Friday, November 13, 2015

Soderbergh, The Knick, and Manson

Movies' most energetic director
Online magazine Vulture followed Steven Soderbergh as he shoots an episode of his show The Knick. Soderbergh not only directs, but he is the principal camera operator as well, and his energy leads an actor on the show to say Soderbergh is "like a dancer." His energy has been apparent for 26 years.
Since his 1989 debut, the Cannes Palme d’Or winner sex, lies and videotape, he has directed 25 features (including the four-and-a-half-hour, two-part biopic Che) plus nearly 30 hours of TV (including the 2003 HBO political satire K Street, each episode of which was plotted, scripted, shot, cut, and broadcast in five days). He is one of the few American directors to claim two Oscar nominations for Best Picture during a single calendar year, for 2000’s Erin Brockovich and Traffic; he won Best Director for the latter.
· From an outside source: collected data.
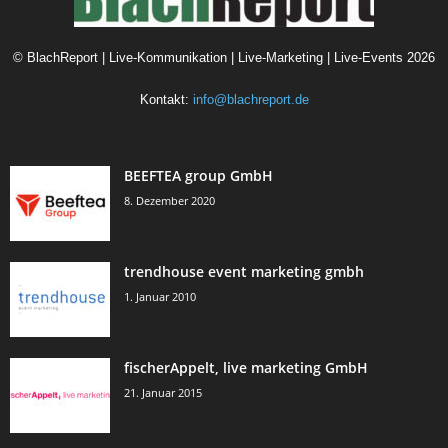
©
BlachReport | Live-Kommunikation | Live-Marketing | Live-Events
2026
Kontakt:
info@blachreport.de
BEEFTEA group GmbH
8. Dezember 2020
trendhouse event marketing gmbh
1. Januar 2010
fischerAppelt, live marketing GmbH
21. Januar 2015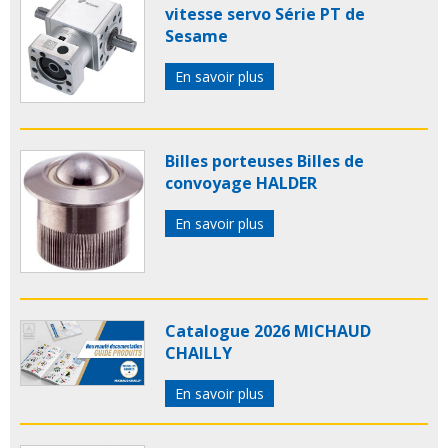
vitesse servo Série PT de
Sesame
En savoir plus
Billes porteuses Billes de
convoyage HALDER
En savoir plus
Catalogue 2026 MICHAUD
CHAILLY
En savoir plus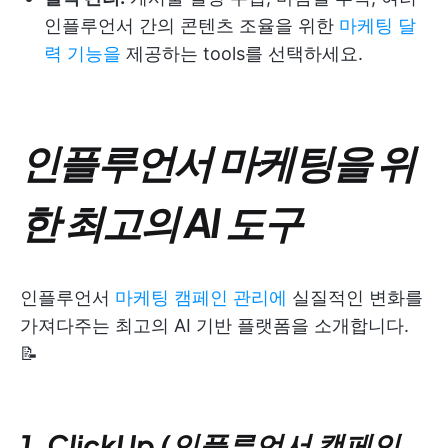
인플루언서 간의 콘텐츠 조율을 위한
마케팅 달
력 기능을
제공하는 tools를 선택하세요.
인플루언서 마케팅을 위
한 최고의 AI 도구
인플루언서
마케팅 캠페인 관리에
실질적인 변화를
가져다주는 최고의 AI 기반 플랫폼을 소개합니다.
📝
1. ClickUp (인플루언서 캠페인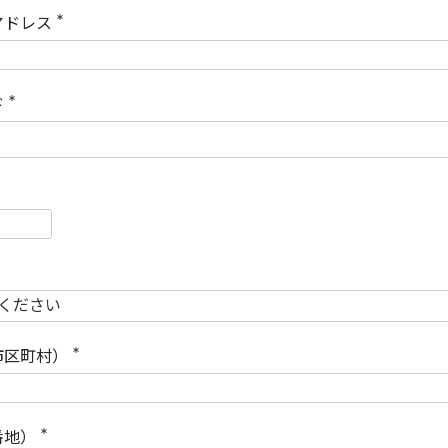
)
アドレス
(
必
須
)
ド
(
必
須
)
必
須
必
須
市区町村）
(
必
須
)
番地）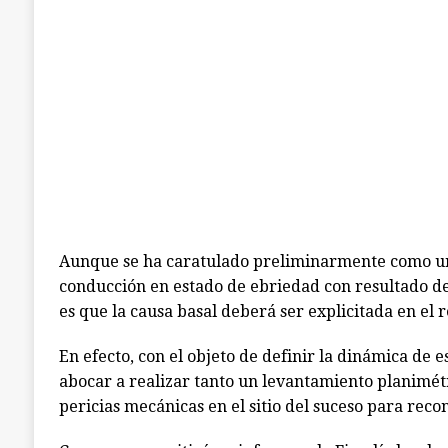
Aunque se ha caratulado preliminarmente como un
conducción en estado de ebriedad con resultado de 
es que la causa basal deberá ser explicitada en el re
En efecto, con el objeto de definir la dinámica de e
abocar a realizar tanto un levantamiento planimétr
pericias mecánicas en el sitio del suceso para recon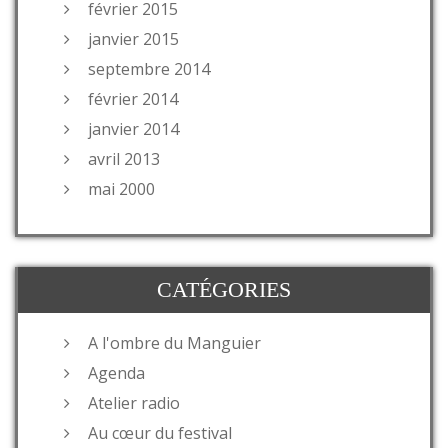
février 2015
janvier 2015
septembre 2014
février 2014
janvier 2014
avril 2013
mai 2000
CATÉGORIES
A l'ombre du Manguier
Agenda
Atelier radio
Au cœur du festival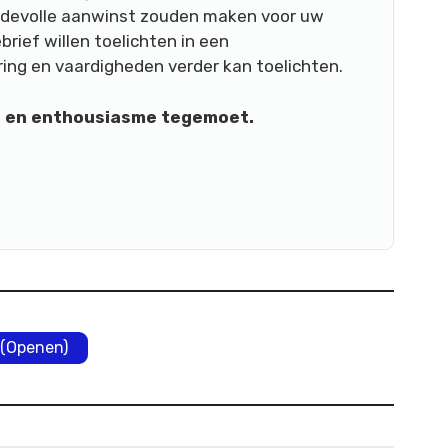
devolle aanwinst zouden maken voor uw
brief willen toelichten in een
aring en vaardigheden verder kan toelichten.
ng en enthousiasme tegemoet.
(Openen)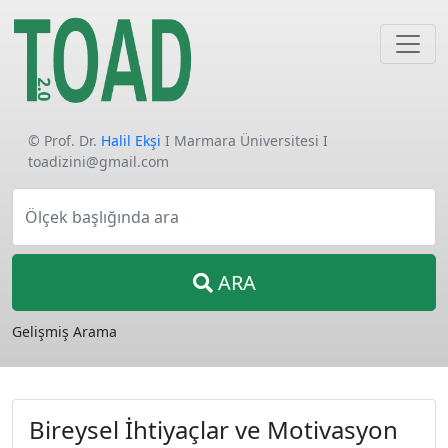
© Prof. Dr.
Halil Ekşi
I Marmara Üniversitesi I
toadizini@gmail.com
Ölçek başlığında ara
ARA
Gelişmiş Arama
Bireysel İhtiyaçlar ve Motivasyon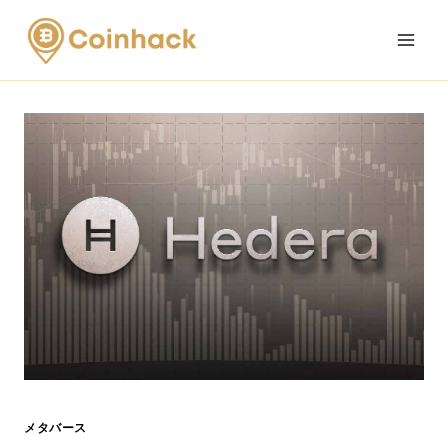
Skip
to
content
メタバース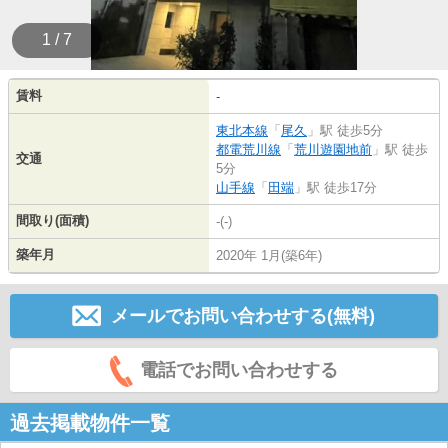
1 / 7
賃料
-
東北本線
「
尾久
」駅 徒歩5分
都電荒川線
「
荒川遊園地前
」駅 徒歩
交通
5分
山手線
「
田端
」駅 徒歩17分
間取り(面積)
-(-)
築年月
2020年 1月(築6年)
メールでお問い合わせする(無料)
電話でお問い合わせする
過去掲載物件一覧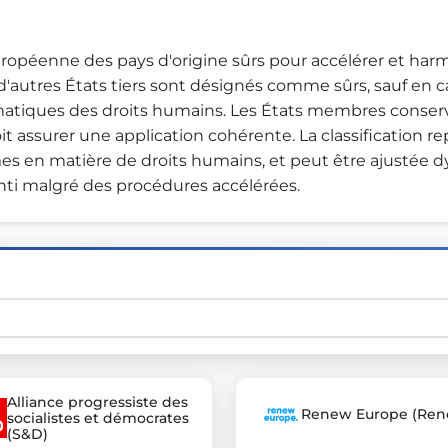
uropéenne des pays d'origine sûrs pour accélérer et harmo
st advanced transparency platforms, which lets citizens
 d'autres États tiers sont désignés comme sûrs, sauf en c
matiques des droits humains. Les États membres conservent
it assurer une application cohérente. La classification re
mes en matière de droits humains, et peut être ajustée
mocracy and transparency in Germany and Europe.
ti malgré des procédures accélérées.
n, policy, or activism.
ty and bring politics closer to citizens.
Alliance progressiste des
Renew Europe (Ren
socialistes et démocrates
(S&D)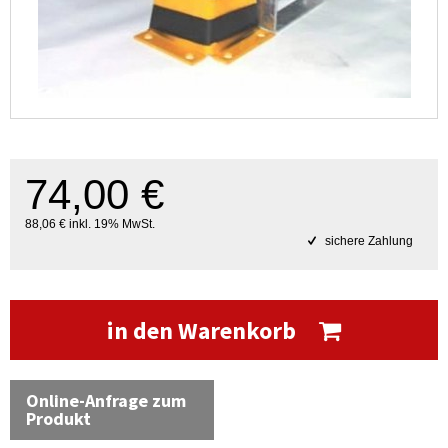
74,00 €
88,06 € inkl. 19% MwSt.
sichere Zahlung
in den Warenkorb
Online-Anfrage zum
Produkt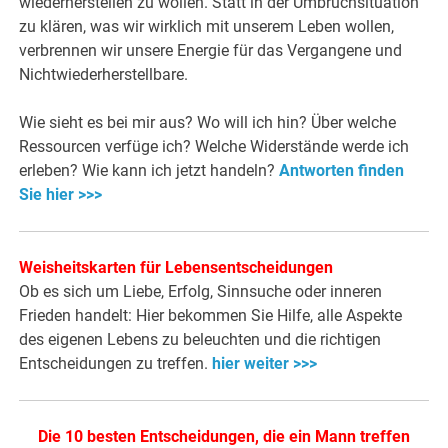
wiederherstellen zu wollen. Statt in der Umbruchsituation
zu klären, was wir wirklich mit unserem Leben wollen,
verbrennen wir unsere Energie für das Vergangene und
Nichtwiederherstellbare.
Wie sieht es bei mir aus? Wo will ich hin? Über welche
Ressourcen verfüge ich? Welche Widerstände werde ich
erleben? Wie kann ich jetzt handeln?
Antworten finden
Sie hier >>>
Weisheitskarten für Lebensentscheidungen
Ob es sich um Liebe, Erfolg, Sinnsuche oder inneren
Frieden handelt: Hier bekommen Sie Hilfe, alle Aspekte
des eigenen Lebens zu beleuchten und die richtigen
Entscheidungen zu treffen.
hier weiter >>>
Die 10 besten Entscheidungen, die ein Mann treffen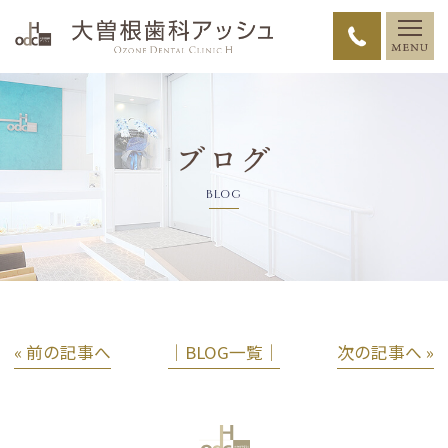
ブログ
BLOG
« 前の記事へ
│BLOG一覧│
次の記事へ »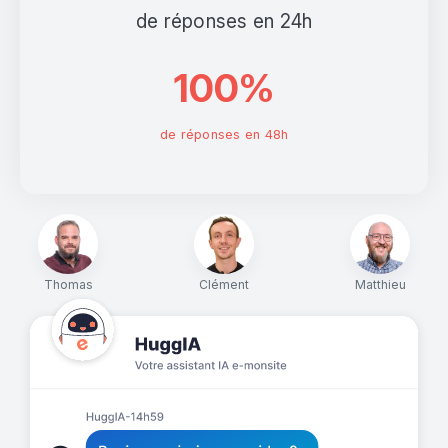
de réponses en 24h
100%
de réponses en 48h
Thomas
Clément
Matthieu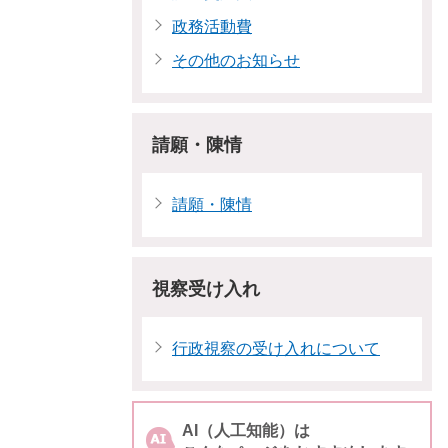
政務活動費
その他のお知らせ
請願・陳情
請願・陳情
視察受け入れ
行政視察の受け入れについて
AI（人工知能）は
Every one of his movies — including the comparatively glossy heist thrillers Ocean’s Eleven, Twelve, and Thirteen — was produced for what is, by contemporary American studio standards, chump change.
Read the profile here. 

The Manson Family:
A podcast called You Must Remember This recently did a 12-part series about Charles Manson. I am only three episodes in, but I am already hooked (and it's not easy to hook me--I actually didn't finish Serial [don't tell anyone!]) I have never been a fan of Manson lore -- in fact, I hate our society's glorification of serial killers, as evidenced by stuff like this garbage (see left).

What makes this podcast so great is that it puts Manson in context. It gives his messed-up backstory (sexual abuse, crime, lots of prison time), then talks about his slow and deliberate transformation into a con-man. He becomes adept at locating needy people and manipulating them into doing his bidding. The show is suggesting so far that he's not crazy, he just plays crazy, but as I'm only three episodes in, I don't know what the final analysis will be. The last show I listened to, the third episode, was mostly about the Manson family's relationship to Beach Boy Brian Wilson, and it suggests that Wilson never recovered from his connection to the family. Filled with vivid evocations of 60s LA (and the malaise of late 60s LA), You Must Remember This is a must-listen podcast for me right now.